I1 nuovo SINDACO in Altavilla Irpina, 27 aprile:

“   Finalmente habemus pontificem!

Ieri, dopo oltre 2 mesi dalla perdita improvvisa a incommensurabile dell'Avvocato Cesare Caruso, rimasto incancellabile nel cuore e nella mente di tutta la cittadinanza, il Consiglio Comunale ha eletto Sindaco l'Egregio e stimato Cav. Beniamino Bruno (Il Cav. B. Bruno ha sposata la Signora Checchina Capone; zia di Italico e Lamberto Capone.)

   Sebbene l'ora presente non sia la più facile e gradevole per occupare la carica lasciata vuota dal cav. Caruso, pure noi fidiamo vivamente che il neo Sindaco, con la sua saggezza e la sua rettitudine, saprà mandare a termine le non poche benefiche opere amministrative cosi bene avviate dal suo chiaro predecessore.

   Questo, invero, è il programma che bisogna proseguire con lealtà e fermezza; e per compierlo felicemente occorre, al di sopra prima di tutto, mettere da banda una buona volta le grette quistioncelle personali, che formano il più gran malanno del nostro paese.

   Poichè, è bene dirlo francamente, qua non vi sono partiti, non essendovi diversità di programmi ricchi di contenuto serio, concreto, sostanziale. Qua vi sono soltanto misere bizze personali, che tengono diviso il paese per opera di alcuni malintenzionati, pochi però per nostra fortuna, i quali, per fini privati, vorrebbero spacciarle come questioni di partito e portarle nel governo della cosa pubblica per ritrarne sfoghi e vendetta con quanto danno del Comune è facile immaginare.

   Ora, noi lo gridiamo fortemente, è tempo di finirla! Via, via per sempre queste miserie, queste ambizioncelle mal fondate e mal nutrite, questi ardenti appetiti di rappresaglie individuali; via, via per sempre!

   Qui ci dev'essere un solo partito: quello del bene pubblico e della prosperità del Comune.

   Questa è la bandiera da spiegarsi, alta, sicura, vittoriosa, gloriosa; questo è il programma intorno al quale devono stringersi compatti quanti sono cittadini buoni, onesti, probi (1), quanti Altavillesi han la forza ed i1 coraggio di saper anteporre l’interesse generale a quello proprio, particolare.
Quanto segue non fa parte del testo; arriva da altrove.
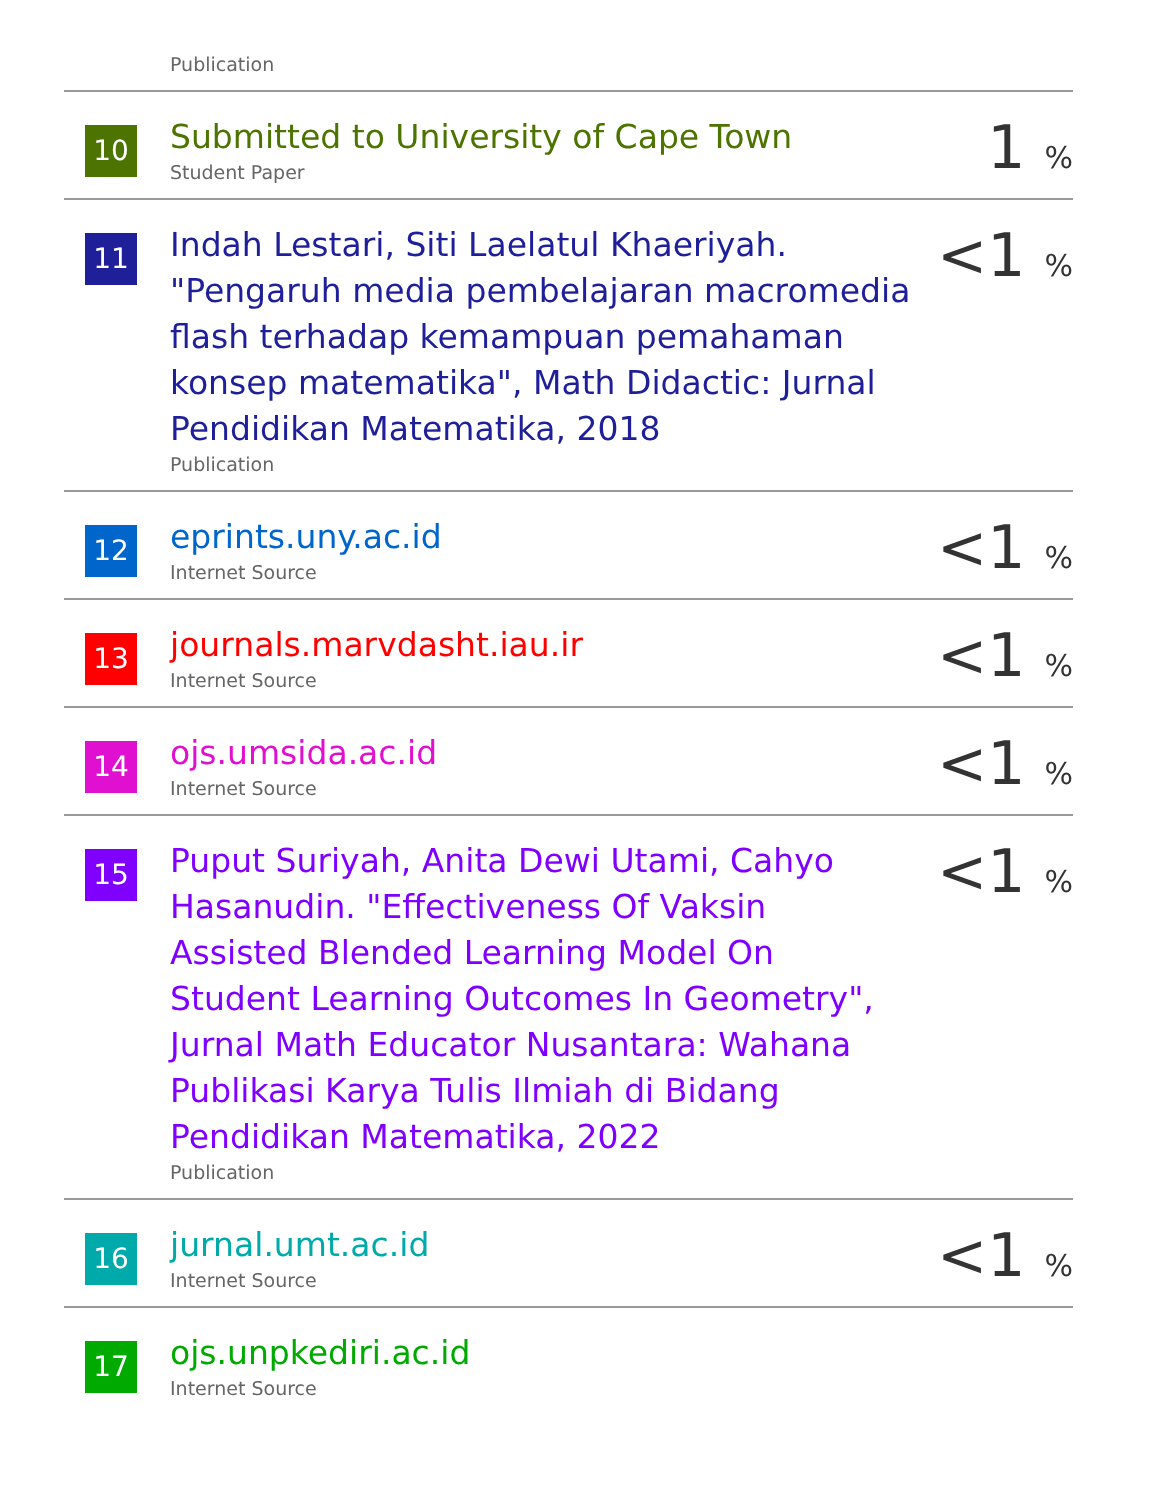| | Publication | |
| 10 | Submitted to University of Cape Town Student Paper | 1 % |
| 11 | Indah Lestari, Siti Laelatul Khaeriyah. "Pengaruh media pembelajaran macromedia flash terhadap kemampuan pemahaman konsep matematika", Math Didactic: Jurnal Pendidikan Matematika, 2018 Publication | <1 % |
| 12 | eprints.uny.ac.id Internet Source | <1 % |
| 13 | journals.marvdasht.iau.ir Internet Source | <1 % |
| 14 | ojs.umsida.ac.id Internet Source | <1 % |
| 15 | Puput Suriyah, Anita Dewi Utami, Cahyo Hasanudin. "Effectiveness Of Vaksin Assisted Blended Learning Model On Student Learning Outcomes In Geometry", Jurnal Math Educator Nusantara: Wahana Publikasi Karya Tulis Ilmiah di Bidang Pendidikan Matematika, 2022 Publication | <1 % |
| 16 | jurnal.umt.ac.id Internet Source | <1 % |
| 17 | ojs.unpkediri.ac.id Internet Source | |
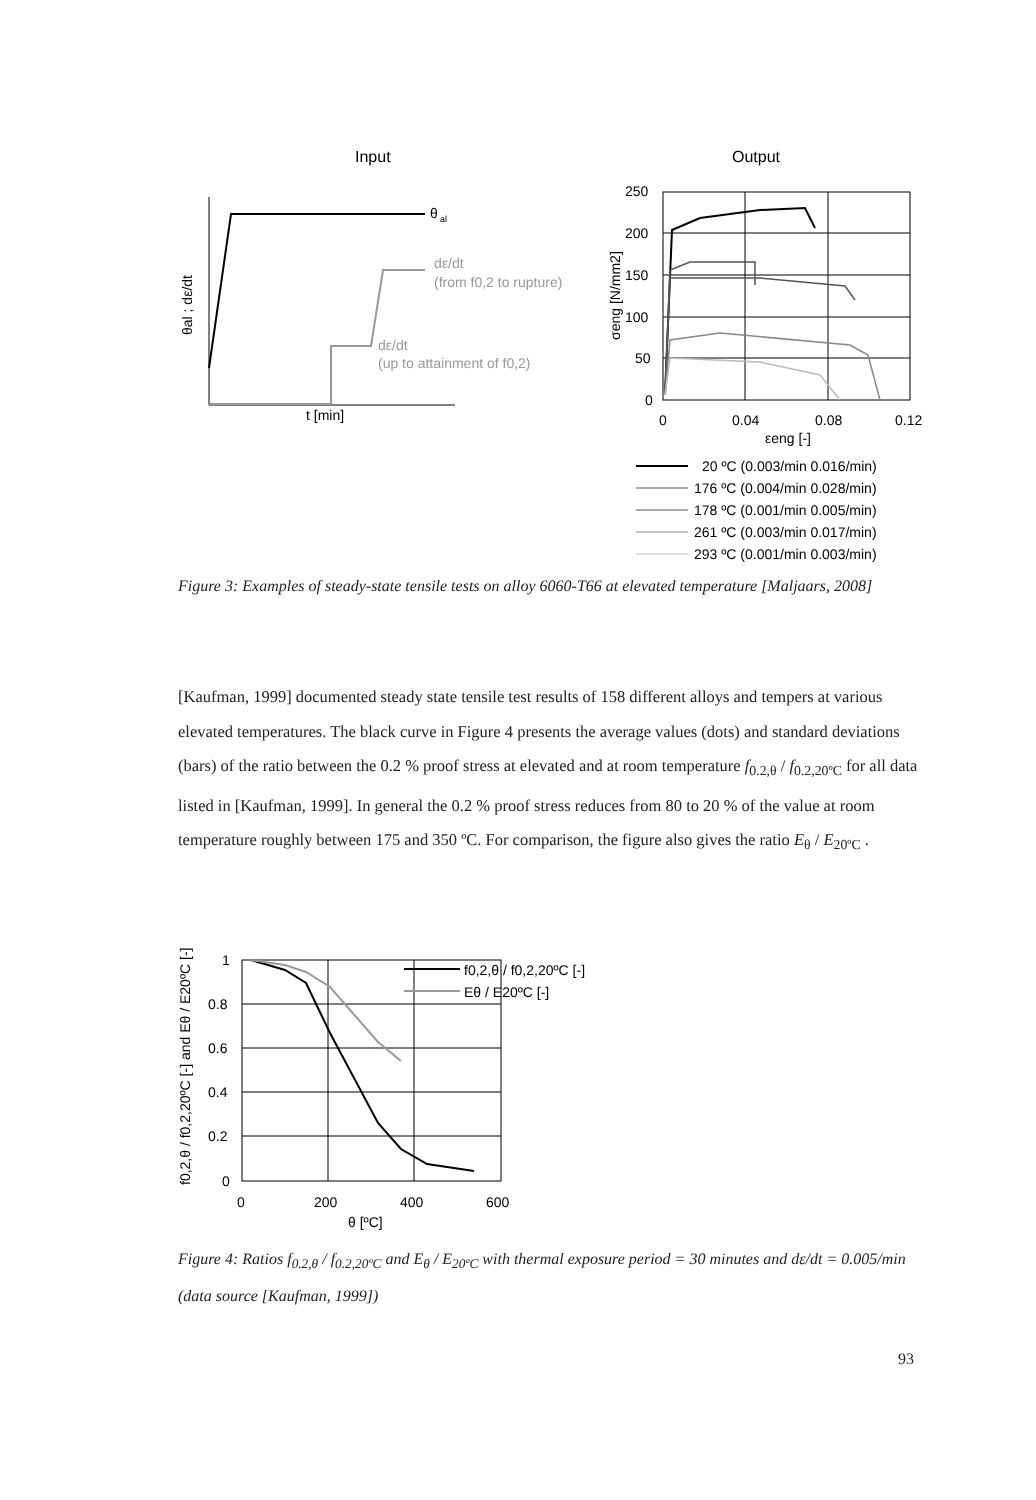Input
Output
θ
al
dε/dt
(from f0,2 to rupture)
dε/dt
(up to attainment of f0,2)
t [min]
θal ; dε/dt
250
200
150
100
50
0
0
0.04
0.08
0.12
εeng [-]
σeng [N/mm2]
20 ºC (0.003/min 0.016/min)
176 ºC (0.004/min 0.028/min)
178 ºC (0.001/min 0.005/min)
261 ºC (0.003/min 0.017/min)
293 ºC (0.001/min 0.003/min)
Figure 3: Examples of steady-state tensile tests on alloy 6060-T66 at elevated temperature [Maljaars, 2008]
[Kaufman, 1999] documented steady state tensile test results of 158 different alloys and tempers at various elevated temperatures. The black curve in Figure 4 presents the average values (dots) and standard deviations (bars) of the ratio between the 0.2 % proof stress at elevated and at room temperature f<sub>0.2,θ</sub> / f<sub>0.2,20ºC</sub> for all data listed in [Kaufman, 1999]. In general the 0.2 % proof stress reduces from 80 to 20 % of the value at room temperature roughly between 175 and 350 ºC. For comparison, the figure also gives the ratio E<sub>θ</sub> / E<sub>20ºC</sub> .
1
0.8
0.6
0.4
0.2
0
0
200
400
600
θ [ºC]
f0,2,θ / f0,2,20ºC [-] and Eθ / E20ºC [-]
f0,2,θ / f0,2,20ºC [-]
Eθ / E20ºC [-]
Figure 4: Ratios f<sub>0.2,θ</sub> / f<sub>0.2,20ºC</sub> and E<sub>θ</sub> / E<sub>20ºC</sub> with thermal exposure period = 30 minutes and dε/dt = 0.005/min (data source [Kaufman, 1999])
93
   E speriamo che così vorrà agire l'Amministrazione (2) presieduta dal nuovo Sindaco. Non badi essa a persona, non si curi di ciò che potrà dirsi del suo operato in piazza o nei caffè dai soliti maligni mestatori, fanfarroni, arruffoni, predicatori di bassezze e di contumelie, i quali si atteggiano a strenui tribuni polari, a intrepidi paladini della virtù e dell'onestà, mentre invece non sono che i veri nemici del bene comune.

   Non se ne curi la nuova Amministrazione; miri più in alto; miri alle cose; miri all'interesse pubblico; faccia il bene per il bene, con coscienza, con fervore, con costanza, con sincerità; proceda in tale cammino, impavida, imperturbabile, diritta alla meta.
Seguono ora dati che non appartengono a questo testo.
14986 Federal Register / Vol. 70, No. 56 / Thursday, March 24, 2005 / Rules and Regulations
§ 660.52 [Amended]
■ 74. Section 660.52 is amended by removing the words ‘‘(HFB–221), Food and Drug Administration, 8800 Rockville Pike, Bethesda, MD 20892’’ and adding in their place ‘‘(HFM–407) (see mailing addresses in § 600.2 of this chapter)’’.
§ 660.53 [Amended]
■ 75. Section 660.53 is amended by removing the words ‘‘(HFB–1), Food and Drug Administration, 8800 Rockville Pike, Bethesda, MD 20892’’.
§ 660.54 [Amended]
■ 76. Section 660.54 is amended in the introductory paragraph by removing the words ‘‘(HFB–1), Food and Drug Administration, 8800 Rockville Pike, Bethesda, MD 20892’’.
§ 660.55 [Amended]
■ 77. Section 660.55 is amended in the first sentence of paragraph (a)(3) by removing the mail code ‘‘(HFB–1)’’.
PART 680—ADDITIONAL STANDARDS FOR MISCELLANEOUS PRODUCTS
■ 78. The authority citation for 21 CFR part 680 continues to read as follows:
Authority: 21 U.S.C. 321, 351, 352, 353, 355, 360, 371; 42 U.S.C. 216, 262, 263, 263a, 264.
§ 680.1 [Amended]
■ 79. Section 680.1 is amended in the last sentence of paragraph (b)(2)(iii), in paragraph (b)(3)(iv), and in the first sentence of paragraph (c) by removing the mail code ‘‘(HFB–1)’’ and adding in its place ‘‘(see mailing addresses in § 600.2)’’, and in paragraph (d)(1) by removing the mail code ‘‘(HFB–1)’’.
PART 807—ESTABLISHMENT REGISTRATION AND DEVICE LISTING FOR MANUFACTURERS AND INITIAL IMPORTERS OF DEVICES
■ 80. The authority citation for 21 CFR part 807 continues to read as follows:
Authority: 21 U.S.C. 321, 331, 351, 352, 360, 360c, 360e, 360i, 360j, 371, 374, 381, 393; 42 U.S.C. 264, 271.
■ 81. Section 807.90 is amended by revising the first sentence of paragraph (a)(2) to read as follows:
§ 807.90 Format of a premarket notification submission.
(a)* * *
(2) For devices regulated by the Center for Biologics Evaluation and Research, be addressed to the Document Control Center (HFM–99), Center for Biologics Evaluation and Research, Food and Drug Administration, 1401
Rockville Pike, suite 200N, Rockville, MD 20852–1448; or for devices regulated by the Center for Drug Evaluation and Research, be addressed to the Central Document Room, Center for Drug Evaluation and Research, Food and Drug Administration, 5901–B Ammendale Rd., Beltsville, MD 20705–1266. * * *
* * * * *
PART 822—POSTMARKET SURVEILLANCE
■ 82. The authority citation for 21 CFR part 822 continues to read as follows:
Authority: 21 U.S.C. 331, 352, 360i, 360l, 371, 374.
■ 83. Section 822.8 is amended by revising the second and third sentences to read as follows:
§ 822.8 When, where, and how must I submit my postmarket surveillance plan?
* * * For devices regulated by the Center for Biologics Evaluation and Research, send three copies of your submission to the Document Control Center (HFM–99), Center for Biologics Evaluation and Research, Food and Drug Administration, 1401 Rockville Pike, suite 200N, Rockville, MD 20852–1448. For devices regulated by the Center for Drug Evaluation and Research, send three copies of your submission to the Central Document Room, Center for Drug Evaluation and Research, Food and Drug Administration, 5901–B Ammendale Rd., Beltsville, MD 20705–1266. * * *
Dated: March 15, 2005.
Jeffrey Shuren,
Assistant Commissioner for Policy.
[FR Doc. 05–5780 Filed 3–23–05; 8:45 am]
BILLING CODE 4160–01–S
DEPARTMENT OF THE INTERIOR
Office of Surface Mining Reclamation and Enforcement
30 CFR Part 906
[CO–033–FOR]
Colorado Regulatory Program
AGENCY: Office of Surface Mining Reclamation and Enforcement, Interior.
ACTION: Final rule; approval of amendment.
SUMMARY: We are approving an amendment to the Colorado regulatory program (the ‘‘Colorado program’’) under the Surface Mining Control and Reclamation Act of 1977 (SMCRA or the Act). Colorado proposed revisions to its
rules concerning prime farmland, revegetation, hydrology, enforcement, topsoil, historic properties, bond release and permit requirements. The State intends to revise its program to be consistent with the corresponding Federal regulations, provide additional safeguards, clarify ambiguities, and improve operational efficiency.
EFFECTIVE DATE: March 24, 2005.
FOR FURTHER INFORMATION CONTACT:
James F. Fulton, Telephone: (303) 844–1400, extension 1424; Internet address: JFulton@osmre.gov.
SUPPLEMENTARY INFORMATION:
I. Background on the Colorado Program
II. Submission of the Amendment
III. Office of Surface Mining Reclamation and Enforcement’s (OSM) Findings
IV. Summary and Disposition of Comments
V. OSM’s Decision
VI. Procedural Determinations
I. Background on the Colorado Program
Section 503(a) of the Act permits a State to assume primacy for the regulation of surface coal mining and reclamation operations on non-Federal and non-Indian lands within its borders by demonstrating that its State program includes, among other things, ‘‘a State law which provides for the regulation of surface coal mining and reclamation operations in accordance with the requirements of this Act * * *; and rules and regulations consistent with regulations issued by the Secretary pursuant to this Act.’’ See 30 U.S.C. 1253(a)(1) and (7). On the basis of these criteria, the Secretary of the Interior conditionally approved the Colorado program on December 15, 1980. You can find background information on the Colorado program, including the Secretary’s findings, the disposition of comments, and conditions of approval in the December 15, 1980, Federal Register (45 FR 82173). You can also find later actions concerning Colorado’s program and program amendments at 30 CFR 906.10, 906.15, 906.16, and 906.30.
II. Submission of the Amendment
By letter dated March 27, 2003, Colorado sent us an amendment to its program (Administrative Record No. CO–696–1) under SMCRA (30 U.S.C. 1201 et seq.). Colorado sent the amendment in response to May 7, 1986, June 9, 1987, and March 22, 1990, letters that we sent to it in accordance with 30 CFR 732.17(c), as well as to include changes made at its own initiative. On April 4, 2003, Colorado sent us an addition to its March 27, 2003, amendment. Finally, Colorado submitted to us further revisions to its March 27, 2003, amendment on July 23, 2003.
   E sia certa che non tarderà ad essere circondata e seguita ben presto dalla stima, dal favore, dall'ammirazione, dalla benedizione dell'intero paese o almeno alla sua parte migliore, sana e retta, che, senza dubbio, è anche la maggiore.

   Tanto sentivamo il dovere di dire, chiaro e forte, per la verità, ora che una nuova era amministrativa comincia per il Comune. E lo abbiamo detto apertamente, una volta per sempre."
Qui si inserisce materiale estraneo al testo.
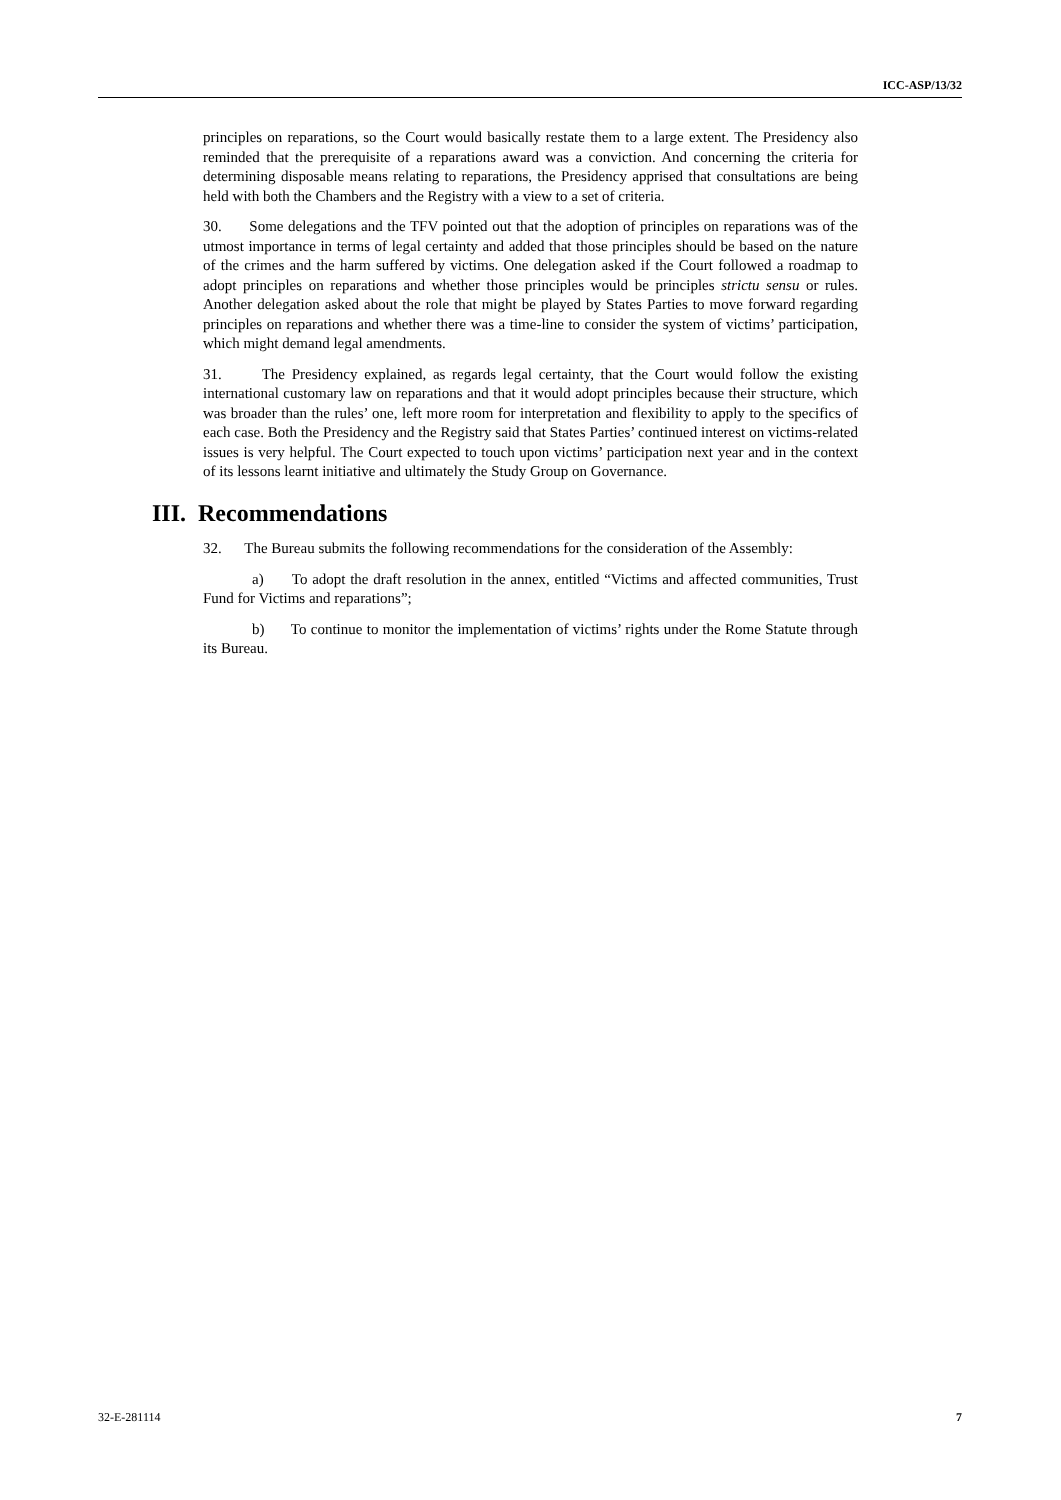ICC-ASP/13/32
principles on reparations, so the Court would basically restate them to a large extent. The Presidency also reminded that the prerequisite of a reparations award was a conviction. And concerning the criteria for determining disposable means relating to reparations, the Presidency apprised that consultations are being held with both the Chambers and the Registry with a view to a set of criteria.
30. Some delegations and the TFV pointed out that the adoption of principles on reparations was of the utmost importance in terms of legal certainty and added that those principles should be based on the nature of the crimes and the harm suffered by victims. One delegation asked if the Court followed a roadmap to adopt principles on reparations and whether those principles would be principles strictu sensu or rules. Another delegation asked about the role that might be played by States Parties to move forward regarding principles on reparations and whether there was a time-line to consider the system of victims’ participation, which might demand legal amendments.
31. The Presidency explained, as regards legal certainty, that the Court would follow the existing international customary law on reparations and that it would adopt principles because their structure, which was broader than the rules’ one, left more room for interpretation and flexibility to apply to the specifics of each case. Both the Presidency and the Registry said that States Parties’ continued interest on victims-related issues is very helpful. The Court expected to touch upon victims’ participation next year and in the context of its lessons learnt initiative and ultimately the Study Group on Governance.
III. Recommendations
32. The Bureau submits the following recommendations for the consideration of the Assembly:
a) To adopt the draft resolution in the annex, entitled “Victims and affected communities, Trust Fund for Victims and reparations”;
b) To continue to monitor the implementation of victims’ rights under the Rome Statute through its Bureau.
32-E-281114 7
                                                                                                              Sir Michael

                                                                                         (pseudonimo di Michele Severini)

                                                               ********

 

Pubblicato l’articolo, vecchi rancori insieme -verosimilmente- a conti in sospeso tra partiti, inducono Lamberto Capone, accompagnato dal fratello Italico e dall’amico Giovanni Salerno, ad aggredire, per strada, Luigi Severini padre dell’articolista al quale, i due fratelli, attribuiscono alcune frasi allusive contenute nel trafiletto. Luigi Severini, profondamente turbato dall’accaduto, in una memoria privata, scrive al riguardo :

 

RicordoUna seconda e non ultima villanata

Ricordo

   La sera del 28 aprile 1906 mentre scendevo pel corso Umberto ritirandomi dalla consueta passeggiata verso le 8 P.M. in sui pressi dell’ufficio postale incontrai D. Italico e D. Lamberto Capone con Giovanni Salerno. Fui il primo a salutare e dar loro la buona sera, risposero gentilmente e passarono oltre mentre io continuavo la mia via. Fatti 6 o 7 passi m’intesi chiamare da D. Italico Capone al quale premuroso mi avvicinai per sapere in che poteva servirlo. Costui allora comincia col dirmi che avrei dovuto richiamare mio figlio Michele che aveva scritto una corrispondenza sul Mattino che egli trova allusiva ed offensiva senza specificare per chi. Io protestai che non avevo letto tale corrispondenza e, come era vero, ignoravo ogni cosa, nè potevo mai credere che mio figlio scrivendo avesse sconfinato dalle regole   che  deve  avere  un  corrispondente mantenendosi    impersonale e obiettivo.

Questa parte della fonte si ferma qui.